Read on for some more thoughts on this issue and details of how Senator Chuck Grassley and Senator Sheldon Whitehouse are trying to shine a light on the DEA's impact on drug shortages.

In a Bloomberg Business Week hit job story on Cardinal, I stated: "Many people, including me, believe they are overstepping their bounds in going after Cardinal in this manner." You should also read Scott Gottlieb's excellent editorial The DEA's War on Pharmacies—and Pain Patients.

I'm not sure what went on behind the scenes, but Cardinal seems to have escaped with a relatively minor concession. So, I guess cooler heads prevailed.

Coincidentally (or not?), Senators Grassley and Whitehouse yesterday requested that the Government Accountability Office study the role of the DEA in drug shortages and recommend potential fixes. See Balancing Medicine and Drug Control. Key quote:
"The Drug Enforcement Administration sets quotas for drug companies that manufacture controlled substances and in effect limits how much product they are allowed to make. Since the drug shortage crisis developed, controlled substances are frequently on the drug shortage list of the Food and Drug Administration.

The Drug Enforcement Administration has to walk a fine line between managing dangerous controlled substances and making sure there are adequate supplies for legitimate medicine.
By chasing wholesalers and manufacturers, the DEA is simply going after the wrong actors in the U.S. drug distribution system.
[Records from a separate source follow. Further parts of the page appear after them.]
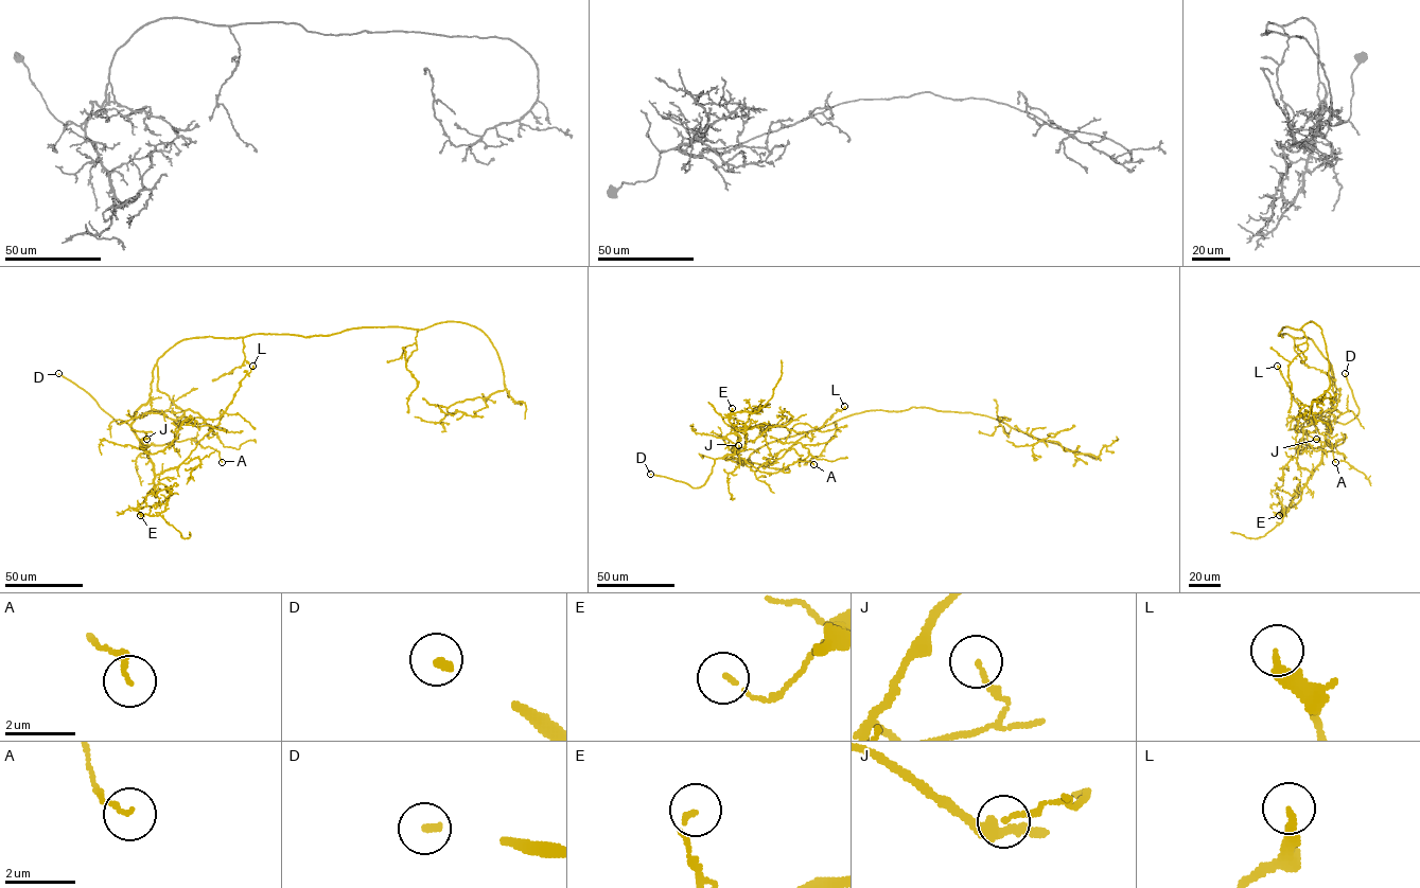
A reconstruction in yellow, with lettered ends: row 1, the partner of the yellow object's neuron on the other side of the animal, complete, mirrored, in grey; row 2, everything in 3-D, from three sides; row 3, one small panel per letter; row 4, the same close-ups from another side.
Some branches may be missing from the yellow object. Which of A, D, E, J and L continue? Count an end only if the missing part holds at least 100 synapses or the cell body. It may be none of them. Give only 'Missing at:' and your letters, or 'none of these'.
Missing at: D

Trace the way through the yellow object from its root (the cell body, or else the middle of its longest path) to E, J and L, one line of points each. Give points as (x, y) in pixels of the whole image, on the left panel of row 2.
E: (264, 334), (186, 338), (158, 358), (151, 398), (132, 425), (154, 472), (154, 486), (137, 508), (140, 515)
J: (264, 334), (193, 337), (170, 348), (154, 367), (151, 398), (135, 412), (132, 425), (141, 442), (146, 439)
L: (264, 334), (177, 342), (157, 360), (157, 388), (182, 410), (215, 419), (252, 366)

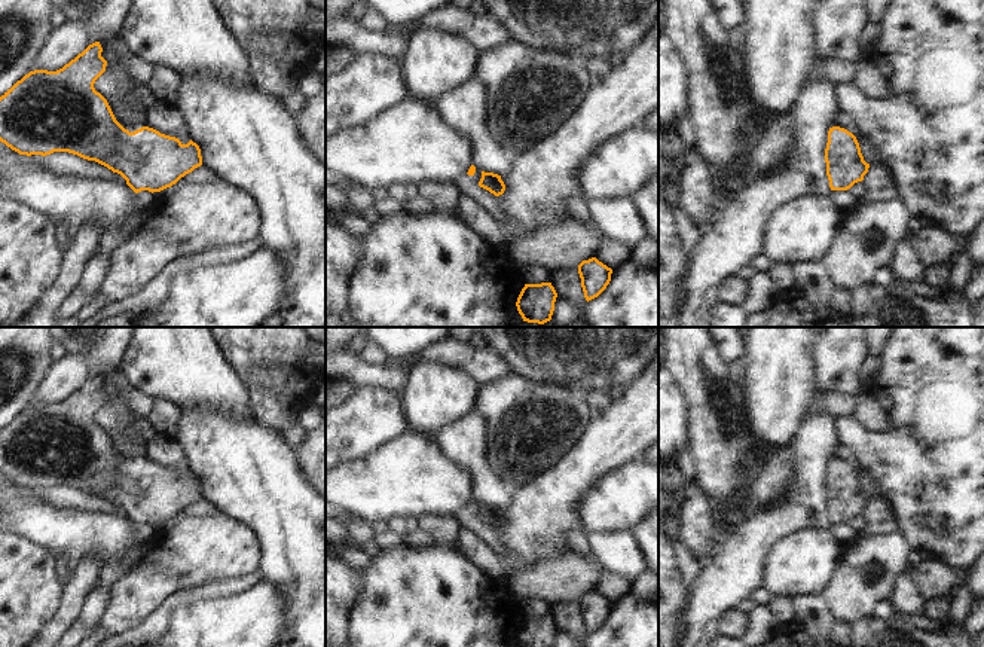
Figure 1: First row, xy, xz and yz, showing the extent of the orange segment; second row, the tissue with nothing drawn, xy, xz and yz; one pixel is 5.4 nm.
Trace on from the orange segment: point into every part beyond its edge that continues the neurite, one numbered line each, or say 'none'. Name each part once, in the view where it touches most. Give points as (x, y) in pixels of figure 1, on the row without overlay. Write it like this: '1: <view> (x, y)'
none

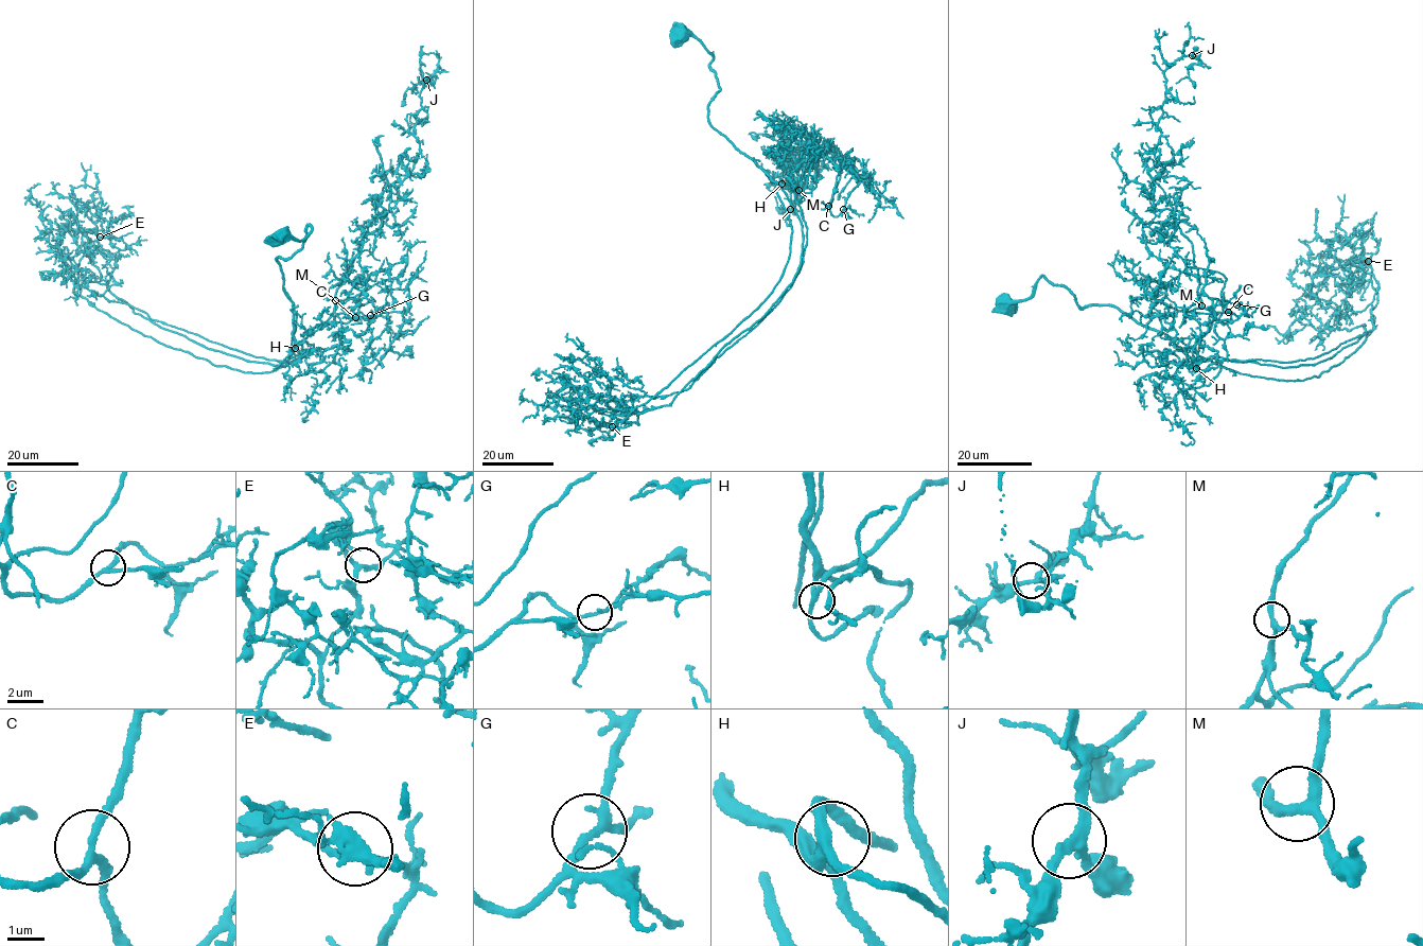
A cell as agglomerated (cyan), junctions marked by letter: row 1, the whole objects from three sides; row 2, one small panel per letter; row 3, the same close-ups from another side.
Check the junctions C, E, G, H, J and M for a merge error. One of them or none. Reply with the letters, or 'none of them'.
none of them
The real problems originate with consumers who abuse prescription medications, the physicians who operate “pill mills,” and the pharmacies that knowingly participate in diversion and abuse. Let's hope the GAO can help shine some light on the supply chain impact of overzealous prosecution.


  1. Adam,

    As always a good posting.  Your next to the last sentence puzzles me a little.  Isn't the role of of the pharmacy much the same as the role of the wholesaler/distributor in this regard?  Granted, they are one step closer but are they the gatekeeper any more than the wholesaler?  A case could be made that it is not difficult for a wholesaler to spot and question orders that are in 'excess' and not be part of the 'diversion and abuse'.  Is it anymore the responsibility of the pharmacy to monitor this than it is the wholesaler?  Granted, pharmacies that are knowningly part of the 'pill mills' should be subject to the law and scrutiny but then again can't a wholesaler be part of the 'pill mill', too?

    I've known many people at Cardinal for many years and I have no doubt they are in no way part of a 'pill mill' conspiracy.  But then why would the pharmacy be any more likely to be?

    Just a thought.


  2. I think the answer lies in the fact that a pharmacy can detect patient behavior to the extent the patient is in their pharmacy/pharmacies.  If they shop their pharmacies, I would agree with your position.  A drug wholesaler however, only sees product movement at a store level.  Granularity is gained one step down.

  3. This Wall Street Journal article has additional details: Cardinal Health Settles With U.S. Over Pain Pills.

  4.  When a pharmacy orders over 2000 bottles of oxycodone in one month you would think that either a computer program would halt it or common sense would take over.